Transcribe the records word for word, beginning with the first line and ending with the line that contains "(378, 758) none"; include nothing else.

# [ENTRIES PROVIDED]
= = = = = = =

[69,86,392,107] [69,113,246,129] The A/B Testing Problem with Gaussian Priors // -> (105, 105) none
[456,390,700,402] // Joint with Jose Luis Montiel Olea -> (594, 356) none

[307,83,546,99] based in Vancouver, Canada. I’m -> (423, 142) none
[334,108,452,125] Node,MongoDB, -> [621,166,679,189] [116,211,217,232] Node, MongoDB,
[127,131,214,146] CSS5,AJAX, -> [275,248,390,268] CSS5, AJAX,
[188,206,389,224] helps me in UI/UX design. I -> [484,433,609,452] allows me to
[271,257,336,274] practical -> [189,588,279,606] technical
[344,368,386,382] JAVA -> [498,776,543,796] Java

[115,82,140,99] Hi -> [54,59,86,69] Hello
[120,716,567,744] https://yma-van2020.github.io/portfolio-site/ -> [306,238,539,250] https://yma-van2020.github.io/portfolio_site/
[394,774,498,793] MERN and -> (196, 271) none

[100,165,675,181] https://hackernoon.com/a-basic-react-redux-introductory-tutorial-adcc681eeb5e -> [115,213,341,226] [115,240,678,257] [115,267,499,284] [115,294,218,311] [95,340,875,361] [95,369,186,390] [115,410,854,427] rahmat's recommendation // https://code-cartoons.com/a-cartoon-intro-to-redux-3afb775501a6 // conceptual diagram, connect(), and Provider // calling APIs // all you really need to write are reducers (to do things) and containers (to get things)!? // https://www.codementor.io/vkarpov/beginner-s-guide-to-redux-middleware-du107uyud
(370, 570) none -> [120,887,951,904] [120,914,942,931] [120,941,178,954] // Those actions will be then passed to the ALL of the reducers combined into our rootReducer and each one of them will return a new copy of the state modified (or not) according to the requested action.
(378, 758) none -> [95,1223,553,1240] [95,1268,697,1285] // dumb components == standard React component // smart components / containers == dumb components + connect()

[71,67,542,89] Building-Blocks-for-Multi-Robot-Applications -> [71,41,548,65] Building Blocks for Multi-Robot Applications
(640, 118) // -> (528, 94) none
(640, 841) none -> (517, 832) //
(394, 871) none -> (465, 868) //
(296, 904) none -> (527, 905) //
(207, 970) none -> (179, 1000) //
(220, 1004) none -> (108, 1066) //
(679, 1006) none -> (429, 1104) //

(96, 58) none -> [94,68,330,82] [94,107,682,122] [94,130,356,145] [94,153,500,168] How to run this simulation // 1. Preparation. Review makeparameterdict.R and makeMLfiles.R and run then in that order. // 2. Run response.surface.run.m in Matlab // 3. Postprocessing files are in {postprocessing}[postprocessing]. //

= = = = = = =

# [EXERCISE RESULT]
[69,86,392,107] [69,113,246,129] The A/B Testing Problem with Gaussian Priors // -> (105, 105) none
[456,390,700,402] // Joint with Jose Luis Montiel Olea -> (594, 356) none

[307,83,546,99] based in Vancouver, Canada. I’m -> (423, 142) none
[334,108,452,125] Node,MongoDB, -> [621,166,679,189] [116,211,217,232] Node, MongoDB,
[127,131,214,146] CSS5,AJAX, -> [275,248,390,268] CSS5, AJAX,
[188,206,389,224] helps me in UI/UX design. I -> [484,433,609,452] allows me to
[271,257,336,274] practical -> [189,588,279,606] technical
[344,368,386,382] JAVA -> [498,776,543,796] Java

[115,82,140,99] Hi -> [54,59,86,69] Hello
[120,716,567,744] https://yma-van2020.github.io/portfolio-site/ -> [306,238,539,250] https://yma-van2020.github.io/portfolio_site/
[394,774,498,793] MERN and -> (196, 271) none

[100,165,675,181] https://hackernoon.com/a-basic-react-redux-introductory-tutorial-adcc681eeb5e -> [115,213,341,226] [115,240,678,257] [115,267,499,284] [115,294,218,311] [95,340,875,361] [95,369,186,390] [115,410,854,427] rahmat's recommendation // https://code-cartoons.com/a-cartoon-intro-to-redux-3afb775501a6 // conceptual diagram, connect(), and Provider // calling APIs // all you really need to write are reducers (to do things) and containers (to get things)!? // https://www.codementor.io/vkarpov/beginner-s-guide-to-redux-middleware-du107uyud
(370, 570) none -> [120,887,951,904] [120,914,942,931] [120,941,178,954] // Those actions will be then passed to the ALL of the reducers combined into our rootReducer and each one of them will return a new copy of the state modified (or not) according to the requested action.
(378, 758) none -> [95,1223,553,1240] [95,1268,697,1285] // dumb components == standard React component // smart components / containers == dumb components + connect()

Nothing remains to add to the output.